Mancinus struggled to hold the stare, then coughed and turned away, silently cursing the horns of his personal dilemma. He had come here, like the others, anticipating easy conquests and personal gain, and on the way it had looked simple. Break an alliance with a tribe that had already submitted to Rome, kill their warrior menfolk and enslave the rest; demand a triumph to display your booty and retire to a life of ease, interspersed with a little politics. Quintus Cornelius had done it, as had practically every commander in the ten years since, and the Senate, for all the huffing and puffing of some members, had usually left well alone. The majority howled down the cries of the few with honour that these men should be impeached, and used procedural motions to nullify the machinations of the new juries manned by the knights.

But that was the problem; the war had dragged on too long. The siren voices were growing louder, demanding results from a conflict that drained the resources of the state while it enriched the generals. His predecessors had swept things pretty clean, so that all the tribes with anything worth taking now occupied heavily fortified positions and refused to deal with Roman proconsuls. Mancinus had to satisfy the Senate, as well as make his own mark; if there
was no other way to achieve his aim, he would have to attack this fortress.

‘Might I suggest that I take a pair of the new tribunes along? It will be good for them.’

The consul turned back to look as the other man stood upright. Aquila was a foot taller than him with closely cropped hair, red-gold against his tanned face. He had as many scars as decorations, but it was the eyes that commanded attention. They pinned you like an unlucky fly, demanding that you pay heed to any words he uttered. It was as though Aquila were the general and noble Mancinus a mere ranker.

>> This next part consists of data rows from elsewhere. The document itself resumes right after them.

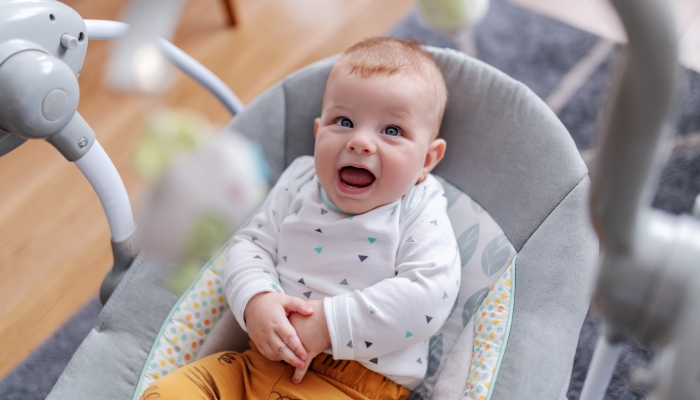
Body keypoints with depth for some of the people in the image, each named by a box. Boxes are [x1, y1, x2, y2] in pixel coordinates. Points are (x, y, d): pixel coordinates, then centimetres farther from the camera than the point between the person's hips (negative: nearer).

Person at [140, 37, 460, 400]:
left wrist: (330, 322, -21)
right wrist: (255, 301, -13)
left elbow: (430, 293, -16)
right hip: (264, 362, 5)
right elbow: (251, 243, 9)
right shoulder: (299, 183, 9)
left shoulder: (419, 213, -4)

The senator sniffed loudly. ‘How can I ask a tribune to take orders from you?’

‘Just ask them if they want to stay alive, General.’

He had already thought of a pair he wanted to take; the pick of a pretty poor bunch, twin brothers, and he had a definite suspicion that one of them was a pederast. But Gnaeus Calvinus kept his hands to himself, and showed proper care for the troops he commanded, never putting his comfort before theirs. His brother Publius also had all the makings of a proper soldier, being physically tough, and he led from the front during training. As a new tribune, he had quietly stopped the habitual ribbing that anyone in his
position was subjected to by choosing the toughest man in his unit, taking him to a quiet spot, and beating the living daylights out of him.